The emotionally touching portion of the ceremony was an oration given by Mr. Ray Arnal, the father of the fallen soldier.
Firstly I’d like to thank Mr. Tascona and the Norwood Legion for inviting me to speak today and also thank them for the permanent display they have set up, right here in the legion, in memory of my son James. James joined the Canadian Armed Forces in 2004 and after completing basic infantry training was stationed with the Second Battalion Princess Patricia’s Canadian Light infantry in Shilo.
In July of 2008, Jim, now a corporal was midway through his second tour of duty in Afghanistan when he was killed while on foot patrol by an improvised explosive device. He was 25 years old and the 88th Canadian soldier killed in Afghanistan.
Jim loved adventure, nature and being in the great outdoors. He was a bit of an adrenaline junkie and loved challenging himself physically and mentally. On some weekends he and a friend would run/jog the Mantario trail in the day, rather than the recommended three days to complete the trail. Just to challenge themselves.
Jim also loved being a soldier, although he wasn’t too keen on the command structure. His independence and extreme self-confidence sometimes clashed with the military way of telling you what, when and how to do things, which of course resulted in his having to do extra duties. However being a soldier afforded him the adventure he sought as well as the opportunity to see parts of the world most of us have only heard, read and dreamt about.
In his short life, Jim managed to climb Mount Kilimanjaro, go on an African safari, surf Australia, bungee jump, do white water rafting, skydive, swim with the sharks, do a triathlon, just to name a few. He was always looking forward to his next big adventure and he planned to visit Egypt after his tour of duty was done. Although Jim wasn’t able to make the trip to Egypt, his brother, Andrew did it for him.
Jim made friends wherever he went throughout his life’s journeys. His warmth, sincerity and sense of humor were hard to resist.
A friend once told me, “Everyone dies, but not everybody really lives.” Jim really lived and taught me many things, but two most important are:
One: is that you should live and love life to the fullest…. and two: is that tomorrow is promised to no one.
When Jimmy’s body was returned to Canada and transported from Trenton to Toronto, we were all deeply touched by the outpouring, support and tribute of the thousands of people that lined the highway and overpasses along the “Highway of Heroes.” It was truly an emotional and heartwarming experience that I, for one will never forget.

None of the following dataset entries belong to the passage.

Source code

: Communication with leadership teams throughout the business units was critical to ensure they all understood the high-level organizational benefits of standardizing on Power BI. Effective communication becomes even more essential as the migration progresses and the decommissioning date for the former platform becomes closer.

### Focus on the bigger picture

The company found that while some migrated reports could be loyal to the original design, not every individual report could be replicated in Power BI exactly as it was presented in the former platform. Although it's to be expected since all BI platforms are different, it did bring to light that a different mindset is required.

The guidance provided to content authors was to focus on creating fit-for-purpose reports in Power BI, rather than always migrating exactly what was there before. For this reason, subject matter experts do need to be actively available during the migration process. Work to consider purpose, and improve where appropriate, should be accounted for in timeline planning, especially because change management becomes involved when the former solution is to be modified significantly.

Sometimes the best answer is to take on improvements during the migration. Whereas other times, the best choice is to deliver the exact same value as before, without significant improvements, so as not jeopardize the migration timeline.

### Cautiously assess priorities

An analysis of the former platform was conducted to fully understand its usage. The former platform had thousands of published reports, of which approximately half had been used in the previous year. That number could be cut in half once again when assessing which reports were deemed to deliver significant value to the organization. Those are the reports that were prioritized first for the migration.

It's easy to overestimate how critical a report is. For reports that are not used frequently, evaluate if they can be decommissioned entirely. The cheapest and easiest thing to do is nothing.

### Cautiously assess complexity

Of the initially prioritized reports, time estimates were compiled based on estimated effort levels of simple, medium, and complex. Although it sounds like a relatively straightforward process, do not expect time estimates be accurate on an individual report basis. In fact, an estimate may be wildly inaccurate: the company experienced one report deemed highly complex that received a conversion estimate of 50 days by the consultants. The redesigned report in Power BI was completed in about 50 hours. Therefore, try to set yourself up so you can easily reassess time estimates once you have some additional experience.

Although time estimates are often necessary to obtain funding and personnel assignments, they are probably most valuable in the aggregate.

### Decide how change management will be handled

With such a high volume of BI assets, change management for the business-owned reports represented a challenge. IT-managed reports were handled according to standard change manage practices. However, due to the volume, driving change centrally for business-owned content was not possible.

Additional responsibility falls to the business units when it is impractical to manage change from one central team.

During the summer of 2008, Andrew took some of Jimmy’s ashes and spread them along the Mantario trail. Jim’s remaining ashes were laid to rest on November 11th 2008, at the Glen Lawn Cemetery next to the grave site of another soldier, Keith Ian Morley. Corporal Morley was also from Winnipeg and served with the PPCLI. He was killed in Afghanistan on September 18th 2006 at the age of 30.
Today has been declared the “National Day of Honour” to thank the men and women of the Canadian Armed Forces for their sacrifices, service and dedication.
I would also like to thank the families of these men and women who have to look after the home front, often by themselves, while their loved ones are sent off to some foreign and distant land.
In closing, I like to ask everyone to please rise, raise a glass and have a toast to my son James, and to all the men and women of the Armed Forces, present and past, living and dead, as well as to their families….
Assistance for event was provided by the Honourable Shelly Glover, member of Parliament for Saint Boniface. Shelly Glover’s staff were in attendance at the event while the Minster responsible for Canadian Heritage and Official Languages was attending the National Day of Honour in Ottawa.